→ **What you need to do**: From the line holding "left shoulder: (798, 319)" through the line holding "left shoulder: (90, 49)" below, write out every line exactly; include both of those lines and drop the pictures.

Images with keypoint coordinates
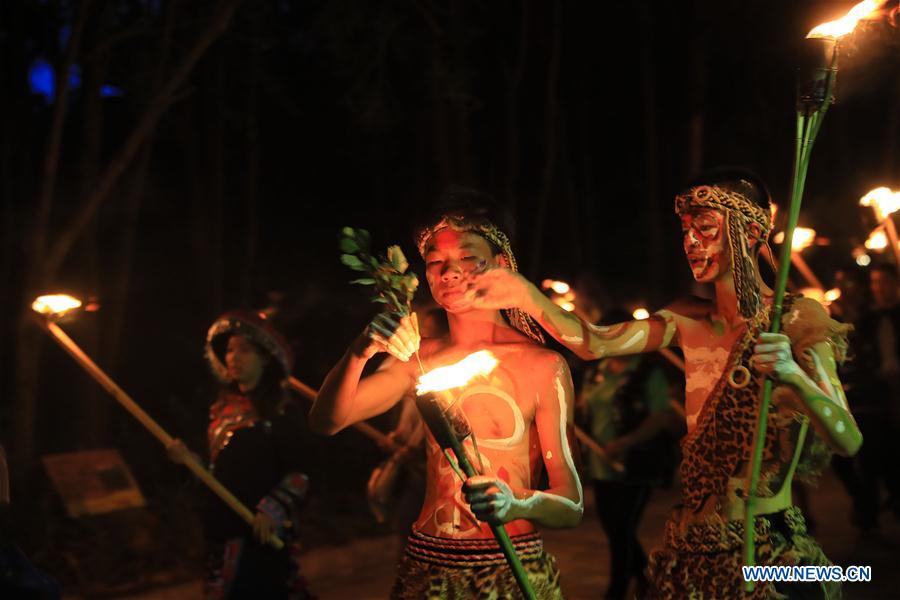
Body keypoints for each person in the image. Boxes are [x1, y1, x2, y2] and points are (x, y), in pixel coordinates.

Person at [464, 168, 862, 599]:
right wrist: (525, 295)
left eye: (705, 228)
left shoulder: (798, 319)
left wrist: (794, 377)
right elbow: (595, 343)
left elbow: (849, 440)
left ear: (749, 231)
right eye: (686, 230)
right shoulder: (686, 319)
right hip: (693, 552)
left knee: (847, 579)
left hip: (773, 553)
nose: (690, 241)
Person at [310, 186, 583, 599]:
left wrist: (517, 504)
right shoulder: (418, 360)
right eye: (436, 262)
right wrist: (358, 352)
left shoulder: (542, 366)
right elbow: (327, 421)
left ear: (502, 264)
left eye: (467, 258)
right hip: (429, 568)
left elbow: (571, 503)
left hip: (509, 571)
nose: (449, 272)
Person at [170, 311, 313, 599]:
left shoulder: (282, 410)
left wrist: (272, 508)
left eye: (244, 350)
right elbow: (215, 470)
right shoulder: (218, 410)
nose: (234, 357)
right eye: (230, 350)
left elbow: (301, 472)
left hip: (261, 531)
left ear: (265, 358)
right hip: (222, 526)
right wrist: (189, 463)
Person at [577, 309, 680, 599]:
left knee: (622, 527)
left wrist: (626, 442)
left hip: (636, 463)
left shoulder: (648, 372)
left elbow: (659, 416)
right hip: (601, 463)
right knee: (615, 528)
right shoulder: (597, 370)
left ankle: (618, 590)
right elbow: (586, 406)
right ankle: (645, 580)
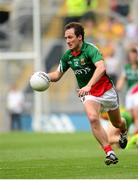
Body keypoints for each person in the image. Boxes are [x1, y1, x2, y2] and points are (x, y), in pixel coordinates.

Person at [44, 22, 128, 165]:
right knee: (93, 118)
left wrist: (89, 85)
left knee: (117, 122)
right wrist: (43, 76)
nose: (68, 41)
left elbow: (101, 68)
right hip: (88, 93)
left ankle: (124, 132)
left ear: (80, 37)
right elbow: (57, 75)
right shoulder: (67, 56)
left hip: (106, 90)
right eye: (66, 38)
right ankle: (109, 152)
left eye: (70, 37)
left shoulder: (90, 49)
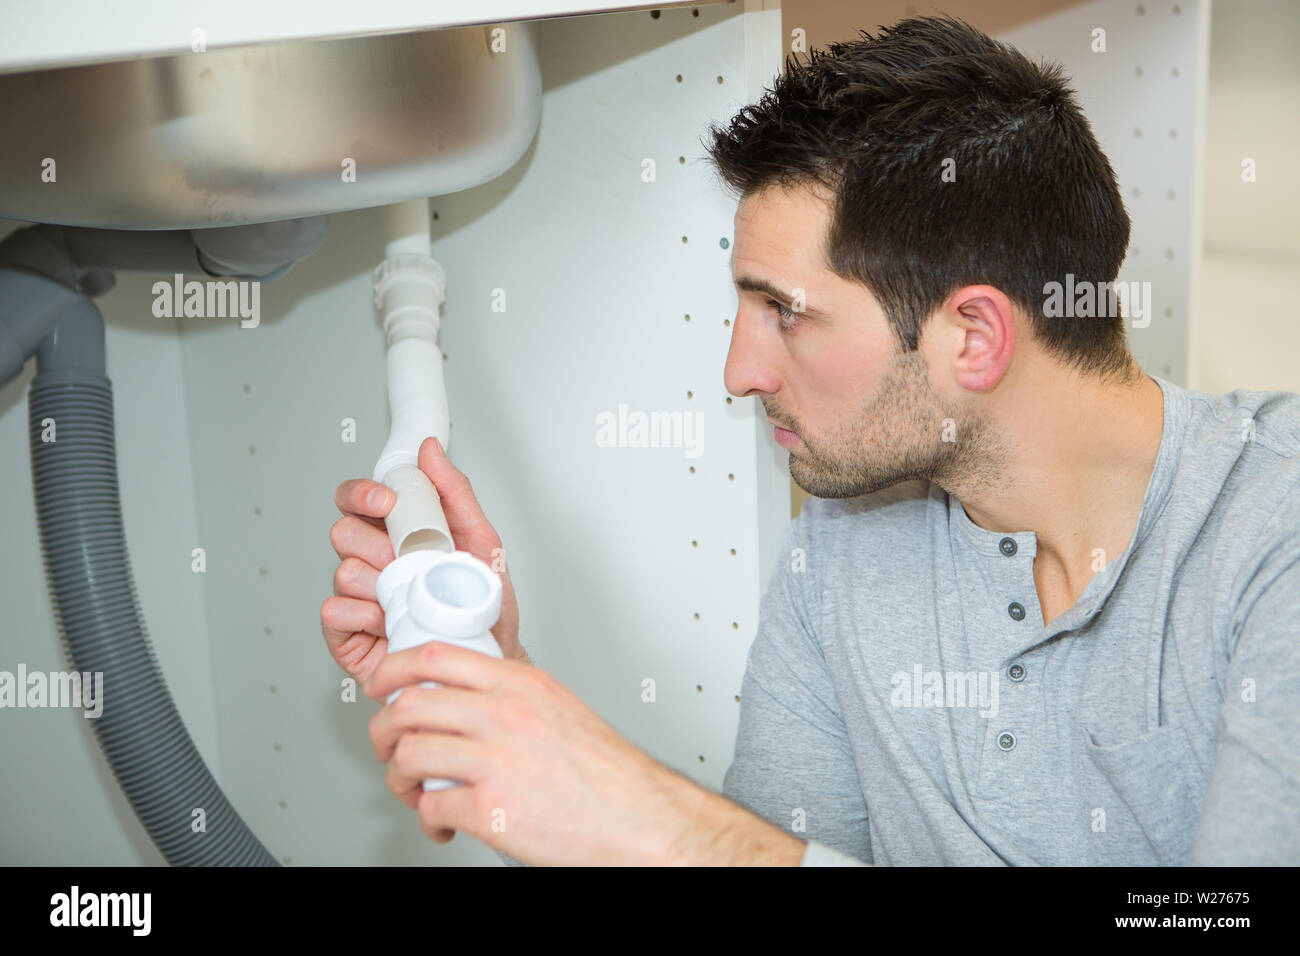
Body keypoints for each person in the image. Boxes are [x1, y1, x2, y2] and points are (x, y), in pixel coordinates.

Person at [320, 15, 1300, 865]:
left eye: (783, 311)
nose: (737, 373)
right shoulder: (842, 546)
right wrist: (499, 698)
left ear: (974, 336)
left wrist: (643, 815)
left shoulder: (1272, 533)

→ **Solution for this exercise**:
left shoulder: (798, 319)
left wrist: (794, 377)
right elbow: (595, 343)
left elbow: (849, 440)
left ear: (749, 231)
right eye: (686, 230)
right shoulder: (686, 319)
right hip: (693, 552)
left knee: (847, 579)
left hip: (773, 553)
nose: (690, 241)
Person at [310, 186, 583, 599]:
left wrist: (517, 504)
right shoulder: (418, 360)
right eye: (436, 262)
right wrist: (358, 352)
left shoulder: (542, 366)
right elbow: (327, 421)
left ear: (502, 264)
left eye: (467, 258)
right hip: (429, 568)
left elbow: (571, 503)
left hip: (509, 571)
nose: (449, 272)
Person at [170, 311, 313, 599]:
left shoulder: (282, 410)
left wrist: (272, 508)
left eye: (244, 350)
right elbow: (215, 470)
right shoulder: (218, 410)
nose: (234, 357)
right eye: (230, 350)
left elbow: (301, 472)
left hip: (261, 531)
left ear: (265, 358)
right hip: (222, 526)
right wrist: (189, 463)
Person at [577, 309, 680, 599]:
left knee: (622, 527)
left wrist: (626, 442)
left hip: (636, 463)
left shoulder: (648, 372)
left elbow: (659, 416)
right hip: (601, 463)
right knee: (615, 528)
right shoulder: (597, 370)
left ankle: (618, 590)
right elbow: (586, 406)
right ankle: (645, 580)
Body keypoints for each person in the image. Boxes are [x1, y1, x2, y2] and points are (x, y), in pixel coordinates.

Person at [44, 22, 128, 165]:
right knee: (93, 118)
left wrist: (89, 85)
left knee: (117, 122)
right wrist: (43, 76)
nose: (68, 41)
left elbow: (101, 68)
right hip: (88, 93)
left ankle: (124, 132)
left ear: (80, 37)
right elbow: (57, 75)
right shoulder: (67, 56)
left hip: (106, 90)
right eye: (66, 38)
right ankle: (109, 152)
left eye: (70, 37)
left shoulder: (90, 49)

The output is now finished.